When most of the profits go to the middleman -- there is ALWAYS a problem in a system.
>>"ad space available -- low rates!!!"
This is a punishment for TicketMaster, not a "cash please" thing. Be lucky that the system doesn't always charge insane fees in the millions for a small processing fee. $1.50 USD is seriously not a massive amount of money and in this capitalistic world; you could have always bought them somewhere else.
This is not a punishment.
People now have the choice to (A) not get the refund or (B) pay TicketMaster to get the refund.
Unless you consider "slightly less profit on customers you might have otherwise lost" as punishment.
Slashdot social media options: AIM, ICQ, Yahoo, Jabber and Mobile Text. Why no MySpace?
Scalping is only illegal based on a technicality.
Tickets are a "right to rent a space" - so the customer doesn't own a ticket -- the ticket represents a "rental."
If we follow the LAWS of this nation; "The Consumer is Sovereign." Meaning; I can buy a car and sell it, and I can run it off a cliff if it doesn't damage someone else's property or cause harm -- it is MY car. Even on that concept, our CorpGov has put limits, because you cannot buy and sell more than a couple cars a year in most states -- obviously because this interferes with "legitimate car dealers" -- meaning those who've paid for the legislation to stop you.
When I buy an airplane ticket -- I often check the prices of some online "clearinghouses" for a better price -- why does TicketMaster raise prices, but Travelocity lowers them? They are both instances of a unique event and an empty seat that means a loss if it isn't filled. But with Airlines, the "scalper" is selling off otherwise unused seats, and,... well, in the case of a scalper, they are trying to profit while not being a mega-billion dollar company like TicketMaster.
Crooks hate competition.
>>"ad space available -- low rates!!!"
Just about exactly what I was going to post.
Seriously, what did people think ticketmaster's business model was?
You would think that it is to provide an optional sales service for convenience that people would choose to pay for, and you'd be wrong. While the email option is convenient, it turns out that they demand exclusive deals with venues, so that you have to pay their "ticket fee" when buying at the door as well. Mind you, ticketmaster has *nothing* to do with door sales except for receiving their racket money (source: a good buddy works at one of these venues), and you don't even get a ticket. Venues still announce cover charge without the fees.

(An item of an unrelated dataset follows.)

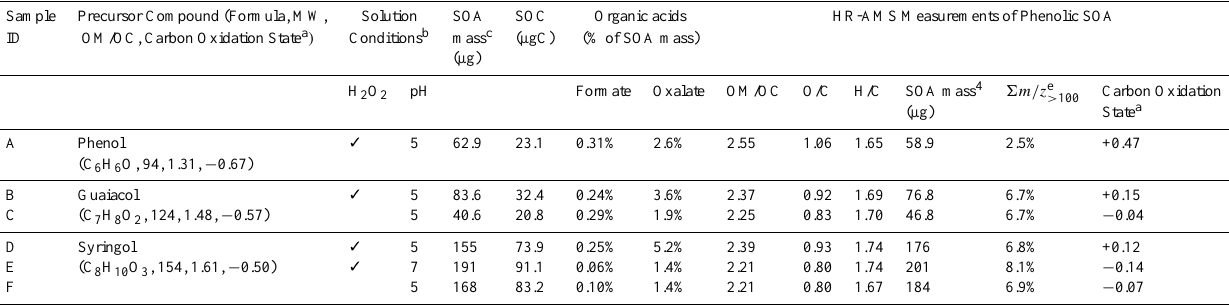
Table 1. Summary of the SOA products of phenolic precursors obtained from aqueous photochemical reactions under different experimental conditions. Sample Precursor Compound (Formula, MW, Solution SOA Organic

As I see it, if there's no way you can avoid paying the fee even at the doors it's hard to claim that they're tied up to a cost for a service. When I get a goddamn rubber stamp at the entrance in exchange for cash, I don't expect to have to pay a fee to some third party. Ticketmaster don't even do anything to inhibit illegal ticket scalping - which would have been a nice service, and real added value for all concertgoers. If they did I'd be less annoyed with paying their fee.
Are you a grammar Nazi? I'm trying to improve my English; please correct my errors!
I just got a check in the mail for one penny for an ebay motors class action settlement. Printing and mailing the check probably cost a dollar. Reminds me of the time my school sent me a bill (in the mail) for $19 cents.